Yapı Kredi Kültür Sanat Yayıncılık, İstanbul Fransız Kültür Merkezi ve Paris Güzel Sanatlar Akademisi işbirliği ile düzenlenen “Jules Laurens’ın Türkiye Yolculuğu” Sergisi dolayısıyla hazırlanmış olan bir kitapta “Harput” ve “Keban” bölümlerinden Keban’la ilgili kısmı geçen hafta yazmıştım.

Jules Laurens adlı genç Fransız ressamın kitabındaki bir öteki bölüm de Harput.

Laurens, Harput’la ilgili değerli bilgiler ve çizimleriyle de  günümüze ışık saçmış.

Geçen yazıda belirttiğim gibi, bu çizimlerdeki en önemli ve belgesel nitelik kazanmasını sağlayan özellikler, sanatçının hızlı ve doğru eskiz yapabilme yeteneğini yalın, açık, abartısız ve yorumsuz görüntülere dönüştürebilmesidir.

Sergide Harput ile ilgili dört çizim yer almış, bu çizimlerde konaklar, konut dokuları, meydan- sokak gibi dolaşım alanları ve kentin donanım öğelerini de göstermesi açısından kentsel tarih için çok ilginç bir kaynak belgedir.

Laurens’in çizimlerinde Harput konutlarının yapısal özelliklerini yansıttığını, Ahşap karkas içine kerpiç dolgu duvarlar, mermer silindirle düzeltilen çatılar ve yazları damlara taşınan günlük yaşamı görüyoruz.

Yine, İç Kale’de bulunan, sivri kemerli revaklı bir avlunun bir kenarında yer alan üç katlı bakımsız konak, Laurens’in Karadeniz bölgesinde gördüğü o çok önemli ayan konaklarından sonra kendisinde biraz düş kırıklığı yaratmış olmalıdır.

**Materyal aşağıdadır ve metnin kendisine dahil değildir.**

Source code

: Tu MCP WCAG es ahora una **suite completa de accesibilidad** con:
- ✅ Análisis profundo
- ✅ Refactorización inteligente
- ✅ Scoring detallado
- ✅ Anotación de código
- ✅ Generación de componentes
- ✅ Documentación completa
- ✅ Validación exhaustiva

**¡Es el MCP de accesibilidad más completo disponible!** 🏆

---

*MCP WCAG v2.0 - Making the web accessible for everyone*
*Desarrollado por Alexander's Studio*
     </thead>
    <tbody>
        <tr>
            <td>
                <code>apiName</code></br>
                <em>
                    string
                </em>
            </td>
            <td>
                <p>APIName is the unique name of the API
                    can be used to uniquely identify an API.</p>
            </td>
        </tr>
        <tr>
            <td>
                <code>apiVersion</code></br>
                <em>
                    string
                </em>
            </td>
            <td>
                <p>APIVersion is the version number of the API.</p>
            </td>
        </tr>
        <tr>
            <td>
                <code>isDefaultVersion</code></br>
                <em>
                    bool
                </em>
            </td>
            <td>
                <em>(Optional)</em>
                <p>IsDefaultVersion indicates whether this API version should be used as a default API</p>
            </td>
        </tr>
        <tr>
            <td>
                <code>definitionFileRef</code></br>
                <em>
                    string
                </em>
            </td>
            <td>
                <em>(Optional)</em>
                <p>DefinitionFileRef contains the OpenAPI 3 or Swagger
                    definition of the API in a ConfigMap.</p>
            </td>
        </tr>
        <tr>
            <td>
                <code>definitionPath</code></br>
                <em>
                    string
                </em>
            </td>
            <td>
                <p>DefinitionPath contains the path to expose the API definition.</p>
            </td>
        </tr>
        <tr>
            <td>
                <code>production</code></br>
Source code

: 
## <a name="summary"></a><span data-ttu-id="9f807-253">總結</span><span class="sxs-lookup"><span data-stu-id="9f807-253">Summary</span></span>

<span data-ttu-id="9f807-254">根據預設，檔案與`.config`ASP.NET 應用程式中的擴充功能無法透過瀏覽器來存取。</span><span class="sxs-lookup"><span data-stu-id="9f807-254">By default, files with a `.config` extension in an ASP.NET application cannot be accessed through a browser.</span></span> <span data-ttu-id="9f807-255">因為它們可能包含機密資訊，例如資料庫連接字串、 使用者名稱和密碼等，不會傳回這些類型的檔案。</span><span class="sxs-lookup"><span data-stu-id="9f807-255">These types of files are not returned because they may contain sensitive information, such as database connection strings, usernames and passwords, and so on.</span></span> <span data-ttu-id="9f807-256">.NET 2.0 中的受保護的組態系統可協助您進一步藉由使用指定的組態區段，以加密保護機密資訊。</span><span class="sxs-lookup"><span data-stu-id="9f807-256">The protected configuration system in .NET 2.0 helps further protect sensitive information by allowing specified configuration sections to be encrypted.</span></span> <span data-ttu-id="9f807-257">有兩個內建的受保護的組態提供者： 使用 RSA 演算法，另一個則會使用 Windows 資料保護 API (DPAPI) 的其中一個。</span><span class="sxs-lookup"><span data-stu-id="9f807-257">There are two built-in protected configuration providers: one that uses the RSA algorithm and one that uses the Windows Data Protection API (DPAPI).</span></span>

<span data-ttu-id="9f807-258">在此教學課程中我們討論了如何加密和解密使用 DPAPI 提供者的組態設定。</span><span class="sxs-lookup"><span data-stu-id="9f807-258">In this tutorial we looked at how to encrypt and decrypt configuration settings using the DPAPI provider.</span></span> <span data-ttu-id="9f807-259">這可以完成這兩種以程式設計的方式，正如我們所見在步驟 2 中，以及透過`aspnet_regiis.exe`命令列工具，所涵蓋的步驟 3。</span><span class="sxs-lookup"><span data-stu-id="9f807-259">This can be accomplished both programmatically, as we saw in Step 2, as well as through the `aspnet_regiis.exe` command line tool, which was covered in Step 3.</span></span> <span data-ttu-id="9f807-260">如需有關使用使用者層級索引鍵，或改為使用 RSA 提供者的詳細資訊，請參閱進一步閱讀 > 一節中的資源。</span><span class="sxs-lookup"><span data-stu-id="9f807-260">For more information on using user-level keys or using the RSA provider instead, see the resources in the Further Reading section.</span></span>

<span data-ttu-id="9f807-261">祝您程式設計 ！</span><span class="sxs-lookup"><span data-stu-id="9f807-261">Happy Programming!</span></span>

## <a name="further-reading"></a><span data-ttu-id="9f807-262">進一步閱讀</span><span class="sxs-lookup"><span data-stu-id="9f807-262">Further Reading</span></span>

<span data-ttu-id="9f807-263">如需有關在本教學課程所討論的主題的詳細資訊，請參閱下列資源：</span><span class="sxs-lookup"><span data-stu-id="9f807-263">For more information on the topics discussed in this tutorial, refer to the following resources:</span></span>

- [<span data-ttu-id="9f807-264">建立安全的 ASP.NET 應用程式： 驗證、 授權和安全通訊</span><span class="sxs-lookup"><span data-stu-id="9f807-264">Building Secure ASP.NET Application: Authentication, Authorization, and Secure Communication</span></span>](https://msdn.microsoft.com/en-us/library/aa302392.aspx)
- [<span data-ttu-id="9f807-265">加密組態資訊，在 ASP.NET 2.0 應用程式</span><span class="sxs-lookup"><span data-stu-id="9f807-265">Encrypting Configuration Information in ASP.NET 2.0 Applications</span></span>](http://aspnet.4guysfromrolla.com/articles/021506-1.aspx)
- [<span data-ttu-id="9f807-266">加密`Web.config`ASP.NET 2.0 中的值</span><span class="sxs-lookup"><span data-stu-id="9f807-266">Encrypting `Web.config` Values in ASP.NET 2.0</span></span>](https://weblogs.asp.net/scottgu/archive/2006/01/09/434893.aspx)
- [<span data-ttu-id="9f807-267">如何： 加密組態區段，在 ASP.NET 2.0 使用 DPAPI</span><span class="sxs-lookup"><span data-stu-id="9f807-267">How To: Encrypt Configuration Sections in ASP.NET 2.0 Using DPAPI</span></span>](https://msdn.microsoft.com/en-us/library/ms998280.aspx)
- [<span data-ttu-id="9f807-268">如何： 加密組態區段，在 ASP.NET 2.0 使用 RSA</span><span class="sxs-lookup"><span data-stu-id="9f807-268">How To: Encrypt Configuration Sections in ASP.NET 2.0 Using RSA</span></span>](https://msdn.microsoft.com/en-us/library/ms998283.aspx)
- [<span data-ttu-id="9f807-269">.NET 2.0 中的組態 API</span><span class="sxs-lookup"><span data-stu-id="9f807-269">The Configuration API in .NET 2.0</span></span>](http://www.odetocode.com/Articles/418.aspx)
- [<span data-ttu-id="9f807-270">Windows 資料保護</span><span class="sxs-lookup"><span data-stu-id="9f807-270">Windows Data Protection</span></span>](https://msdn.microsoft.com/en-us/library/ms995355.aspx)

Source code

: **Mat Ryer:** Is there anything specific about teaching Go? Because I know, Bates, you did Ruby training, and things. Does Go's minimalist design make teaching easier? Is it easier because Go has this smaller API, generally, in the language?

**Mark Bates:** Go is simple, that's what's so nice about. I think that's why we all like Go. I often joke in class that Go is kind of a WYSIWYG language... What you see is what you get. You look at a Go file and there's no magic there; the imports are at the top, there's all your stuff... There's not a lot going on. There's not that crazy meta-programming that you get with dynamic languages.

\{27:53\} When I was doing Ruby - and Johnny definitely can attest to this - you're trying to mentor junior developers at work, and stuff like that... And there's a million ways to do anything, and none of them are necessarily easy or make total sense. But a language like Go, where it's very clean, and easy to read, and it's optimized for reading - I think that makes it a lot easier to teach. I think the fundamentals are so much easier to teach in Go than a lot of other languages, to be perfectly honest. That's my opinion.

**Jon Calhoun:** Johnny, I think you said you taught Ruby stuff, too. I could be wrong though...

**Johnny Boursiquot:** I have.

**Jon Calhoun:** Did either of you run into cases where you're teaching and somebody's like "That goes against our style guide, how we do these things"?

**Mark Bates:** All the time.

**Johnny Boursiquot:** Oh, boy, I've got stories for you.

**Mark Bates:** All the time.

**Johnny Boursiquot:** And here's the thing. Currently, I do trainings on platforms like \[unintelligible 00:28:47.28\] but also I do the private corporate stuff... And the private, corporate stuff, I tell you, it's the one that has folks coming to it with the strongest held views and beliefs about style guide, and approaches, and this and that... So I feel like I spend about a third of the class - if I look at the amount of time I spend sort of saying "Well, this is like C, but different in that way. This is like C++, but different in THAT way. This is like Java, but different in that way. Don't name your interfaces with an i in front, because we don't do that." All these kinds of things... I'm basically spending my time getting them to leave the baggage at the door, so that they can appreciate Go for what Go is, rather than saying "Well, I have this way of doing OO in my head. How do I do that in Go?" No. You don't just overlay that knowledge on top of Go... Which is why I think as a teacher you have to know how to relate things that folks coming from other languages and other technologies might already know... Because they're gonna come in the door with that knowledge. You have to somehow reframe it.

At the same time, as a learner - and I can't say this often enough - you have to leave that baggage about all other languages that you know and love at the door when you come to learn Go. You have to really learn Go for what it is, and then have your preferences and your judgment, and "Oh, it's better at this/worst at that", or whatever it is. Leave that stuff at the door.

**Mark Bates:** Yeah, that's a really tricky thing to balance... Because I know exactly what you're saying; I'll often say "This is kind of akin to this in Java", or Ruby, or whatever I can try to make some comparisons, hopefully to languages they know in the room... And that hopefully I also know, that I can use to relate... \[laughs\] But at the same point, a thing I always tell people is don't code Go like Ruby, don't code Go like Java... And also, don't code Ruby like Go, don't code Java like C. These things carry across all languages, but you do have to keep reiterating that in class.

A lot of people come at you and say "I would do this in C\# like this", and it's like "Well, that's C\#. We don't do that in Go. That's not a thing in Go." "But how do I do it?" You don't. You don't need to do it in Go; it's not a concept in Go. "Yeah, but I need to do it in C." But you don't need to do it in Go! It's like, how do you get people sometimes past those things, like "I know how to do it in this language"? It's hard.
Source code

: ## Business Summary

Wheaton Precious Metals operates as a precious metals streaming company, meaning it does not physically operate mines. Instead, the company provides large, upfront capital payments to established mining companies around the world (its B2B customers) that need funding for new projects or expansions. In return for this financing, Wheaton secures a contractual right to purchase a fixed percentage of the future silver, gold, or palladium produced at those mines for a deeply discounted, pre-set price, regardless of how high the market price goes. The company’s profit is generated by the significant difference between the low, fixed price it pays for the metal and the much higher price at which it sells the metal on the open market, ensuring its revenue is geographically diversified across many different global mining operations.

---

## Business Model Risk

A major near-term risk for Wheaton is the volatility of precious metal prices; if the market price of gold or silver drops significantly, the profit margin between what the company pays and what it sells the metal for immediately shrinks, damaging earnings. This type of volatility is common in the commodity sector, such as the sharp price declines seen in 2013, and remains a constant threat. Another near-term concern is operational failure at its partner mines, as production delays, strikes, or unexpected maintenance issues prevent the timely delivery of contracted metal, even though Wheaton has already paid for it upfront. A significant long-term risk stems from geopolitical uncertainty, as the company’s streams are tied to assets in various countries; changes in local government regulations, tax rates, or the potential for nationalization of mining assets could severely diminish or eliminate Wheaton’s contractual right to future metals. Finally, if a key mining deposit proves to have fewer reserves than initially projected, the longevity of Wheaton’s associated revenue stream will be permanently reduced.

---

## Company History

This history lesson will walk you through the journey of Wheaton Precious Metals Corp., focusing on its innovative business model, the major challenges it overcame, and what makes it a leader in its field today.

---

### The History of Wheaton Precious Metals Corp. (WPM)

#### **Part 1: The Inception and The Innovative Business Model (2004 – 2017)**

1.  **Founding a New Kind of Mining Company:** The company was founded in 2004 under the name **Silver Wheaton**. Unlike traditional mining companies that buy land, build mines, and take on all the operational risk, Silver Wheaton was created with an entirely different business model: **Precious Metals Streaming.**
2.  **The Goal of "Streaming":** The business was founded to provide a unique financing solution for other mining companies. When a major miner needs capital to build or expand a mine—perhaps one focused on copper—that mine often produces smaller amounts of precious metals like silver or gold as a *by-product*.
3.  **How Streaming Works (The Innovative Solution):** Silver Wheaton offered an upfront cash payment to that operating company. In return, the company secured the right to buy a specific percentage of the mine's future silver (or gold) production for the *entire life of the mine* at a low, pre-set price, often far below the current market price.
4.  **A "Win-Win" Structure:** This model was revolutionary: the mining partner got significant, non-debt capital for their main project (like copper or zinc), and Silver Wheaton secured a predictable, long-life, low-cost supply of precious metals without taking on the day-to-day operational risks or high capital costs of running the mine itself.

Laurens’in etnografik bir envanter oluşturmak istermişçesine rastladığı günlük kullanımdaki ev eşyasını da tüm çizimlerindeki duyarlı ve tutarlı bir ilgiyle belgelemiş, toprak testilerde bile değişik formları aramış bulmuş, bunlarda beşi çizimde yer almış. Ahşap ev eşyası arasında nakışlı, boyalı küçük bir tabure de var. Bunları da daha sonraki yazılarda sunmak istiyorum.

“ESKİ HARPUT’UN GÖRÜNÜMÜ

Murat Irmağı Vadisi’nin aşağı kısmına açılan ‘Ulu Ova’nın kuzeyindeki tepelere kurulan ‘Harput’un Urartu-Hitit uygarlıkları sınırındaki eski bir yerleşme olduğu bilinir. Adının “Taşkale” anlamına gelen “Harbererd” sözcüğünden kaynaklandığı ileri sürülen Harput’ta De Hell, 3000 Türk, 350 Ermeni hanesi olduğunu, hiç Rum bulunmadığını bildirmekte. Tanzimat döneminde 4. Ordunun da merkezi oluşu burasını önemli bir askerî garnizon kenti yapmaktadır.

 

İç Kale, Ulu Ova’ya bakan kayalar üzerinde kurulmuştur. Hangi dönemde yapıldığı bilinmese de, Harput’un egemen olan güçlerce defalarca onarıldığı belgelenmiştir.

Lauren çiziminde De Hell’in: ‘’Bütün Arap masallarında anlatılan gizemli doğu kentinin gerçek bir örneği” olarak tanımladığı kenti tüm özellikleriyle yansıtabilmiş.

 

‘’Kentin altında uçsuz bucaksız Ulu Ova, düz damlı birer küçük kale görünümündeki kerpiç Harput evleri, dar sokaklar, dik bayırlar, pek yeşilliği olmayan kent dokusu içindeki iki cami”

Bu yazımızın konusunu oluşturan Jules Laurens imzalı resmin sol altında Fransızca olarak “Harput, 2 Ekim 1847” yazmakta.